PROBLEM TO WORK ON: Write out all of the entries below word for word.

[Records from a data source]

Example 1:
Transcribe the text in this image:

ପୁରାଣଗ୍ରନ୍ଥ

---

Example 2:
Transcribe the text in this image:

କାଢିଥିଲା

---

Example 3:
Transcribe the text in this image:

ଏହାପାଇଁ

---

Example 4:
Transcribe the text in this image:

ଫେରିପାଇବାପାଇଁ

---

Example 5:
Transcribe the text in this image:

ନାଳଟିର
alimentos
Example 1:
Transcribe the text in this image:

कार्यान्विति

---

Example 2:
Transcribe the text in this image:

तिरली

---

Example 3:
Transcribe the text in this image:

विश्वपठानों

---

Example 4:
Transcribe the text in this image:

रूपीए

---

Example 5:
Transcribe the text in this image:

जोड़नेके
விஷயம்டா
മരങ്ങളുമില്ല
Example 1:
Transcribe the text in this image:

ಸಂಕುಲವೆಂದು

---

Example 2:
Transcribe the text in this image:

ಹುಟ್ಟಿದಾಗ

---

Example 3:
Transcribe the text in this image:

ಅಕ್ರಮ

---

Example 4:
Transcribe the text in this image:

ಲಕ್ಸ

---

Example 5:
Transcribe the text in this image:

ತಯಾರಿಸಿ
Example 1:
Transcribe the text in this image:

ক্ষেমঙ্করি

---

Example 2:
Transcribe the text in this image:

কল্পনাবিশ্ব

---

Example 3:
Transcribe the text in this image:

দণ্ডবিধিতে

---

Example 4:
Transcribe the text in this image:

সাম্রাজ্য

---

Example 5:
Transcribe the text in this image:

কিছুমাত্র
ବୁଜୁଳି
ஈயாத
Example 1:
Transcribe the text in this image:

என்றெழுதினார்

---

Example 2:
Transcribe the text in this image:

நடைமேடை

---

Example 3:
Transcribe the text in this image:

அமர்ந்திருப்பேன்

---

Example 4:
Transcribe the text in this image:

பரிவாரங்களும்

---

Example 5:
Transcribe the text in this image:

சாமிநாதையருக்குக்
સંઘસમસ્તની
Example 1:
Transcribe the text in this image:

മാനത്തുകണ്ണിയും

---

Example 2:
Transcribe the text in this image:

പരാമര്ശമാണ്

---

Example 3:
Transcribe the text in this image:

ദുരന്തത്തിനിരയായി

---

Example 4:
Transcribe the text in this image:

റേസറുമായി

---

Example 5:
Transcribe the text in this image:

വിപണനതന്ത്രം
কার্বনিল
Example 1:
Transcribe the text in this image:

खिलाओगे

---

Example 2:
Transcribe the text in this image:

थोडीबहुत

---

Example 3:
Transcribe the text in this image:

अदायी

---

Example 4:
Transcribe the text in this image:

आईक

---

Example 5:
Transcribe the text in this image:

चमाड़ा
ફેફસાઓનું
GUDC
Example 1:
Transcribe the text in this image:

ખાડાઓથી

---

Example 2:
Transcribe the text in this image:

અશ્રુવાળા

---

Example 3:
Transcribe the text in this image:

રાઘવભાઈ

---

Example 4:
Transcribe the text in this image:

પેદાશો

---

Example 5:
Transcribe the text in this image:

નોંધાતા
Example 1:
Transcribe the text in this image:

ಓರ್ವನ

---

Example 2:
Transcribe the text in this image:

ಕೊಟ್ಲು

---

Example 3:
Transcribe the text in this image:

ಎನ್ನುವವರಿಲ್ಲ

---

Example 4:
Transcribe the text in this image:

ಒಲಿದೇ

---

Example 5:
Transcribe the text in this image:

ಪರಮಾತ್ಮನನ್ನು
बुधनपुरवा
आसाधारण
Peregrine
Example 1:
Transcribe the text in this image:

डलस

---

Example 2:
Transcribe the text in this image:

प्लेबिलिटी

ANSWER TO THIS PROBLEM:
Example 1:
Transcribe the text in this image:

ପୁରାଣଗ୍ରନ୍ଥ

---

Example 2:
Transcribe the text in this image:

କାଢିଥିଲା

---

Example 3:
Transcribe the text in this image:

ଏହାପାଇଁ

---

Example 4:
Transcribe the text in this image:

ଫେରିପାଇବାପାଇଁ

---

Example 5:
Transcribe the text in this image:

ନାଳଟିର
alimentos
Example 1:
Transcribe the text in this image:

कार्यान्विति

---

Example 2:
Transcribe the text in this image:

तिरली

---

Example 3:
Transcribe the text in this image:

विश्वपठानों

---

Example 4:
Transcribe the text in this image:

रूपीए

---

Example 5:
Transcribe the text in this image:

जोड़नेके
விஷயம்டா
മരങ്ങളുമില്ല
Example 1:
Transcribe the text in this image:

ಸಂಕುಲವೆಂದು

---

Example 2:
Transcribe the text in this image:

ಹುಟ್ಟಿದಾಗ

---

Example 3:
Transcribe the text in this image:

ಅಕ್ರಮ

---

Example 4:
Transcribe the text in this image:

ಲಕ್ಸ

---

Example 5:
Transcribe the text in this image:

ತಯಾರಿಸಿ
Example 1:
Transcribe the text in this image:

ক্ষেমঙ্করি

---

Example 2:
Transcribe the text in this image:

কল্পনাবিশ্ব

---

Example 3:
Transcribe the text in this image:

দণ্ডবিধিতে

---

Example 4:
Transcribe the text in this image:

সাম্রাজ্য

---

Example 5:
Transcribe the text in this image:

কিছুমাত্র
ବୁଜୁଳି
ஈயாத
Example 1:
Transcribe the text in this image:

என்றெழுதினார்

---

Example 2:
Transcribe the text in this image:

நடைமேடை

---

Example 3:
Transcribe the text in this image:

அமர்ந்திருப்பேன்

---

Example 4:
Transcribe the text in this image:

பரிவாரங்களும்

---

Example 5:
Transcribe the text in this image:

சாமிநாதையருக்குக்
સંઘસમસ્તની
Example 1:
Transcribe the text in this image:

മാനത്തുകണ്ണിയും

---

Example 2:
Transcribe the text in this image:

പരാമര്ശമാണ്

---

Example 3:
Transcribe the text in this image:

ദുരന്തത്തിനിരയായി

---

Example 4:
Transcribe the text in this image:

റേസറുമായി

---

Example 5:
Transcribe the text in this image:

വിപണനതന്ത്രം
কার্বনিল
Example 1:
Transcribe the text in this image:

खिलाओगे

---

Example 2:
Transcribe the text in this image:

थोडीबहुत

---

Example 3:
Transcribe the text in this image:

अदायी

---

Example 4:
Transcribe the text in this image:

आईक

---

Example 5:
Transcribe the text in this image:

चमाड़ा
ફેફસાઓનું
GUDC
Example 1:
Transcribe the text in this image:

ખાડાઓથી

---

Example 2:
Transcribe the text in this image:

અશ્રુવાળા

---

Example 3:
Transcribe the text in this image:

રાઘવભાઈ

---

Example 4:
Transcribe the text in this image:

પેદાશો

---

Example 5:
Transcribe the text in this image:

નોંધાતા
Example 1:
Transcribe the text in this image:

ಓರ್ವನ

---

Example 2:
Transcribe the text in this image:

ಕೊಟ್ಲು

---

Example 3:
Transcribe the text in this image:

ಎನ್ನುವವರಿಲ್ಲ

---

Example 4:
Transcribe the text in this image:

ಒಲಿದೇ

---

Example 5:
Transcribe the text in this image:

ಪರಮಾತ್ಮನನ್ನು
बुधनपुरवा
आसाधारण
Peregrine
Example 1:
Transcribe the text in this image:

डलस

---

Example 2:
Transcribe the text in this image:

प्लेबिलिटी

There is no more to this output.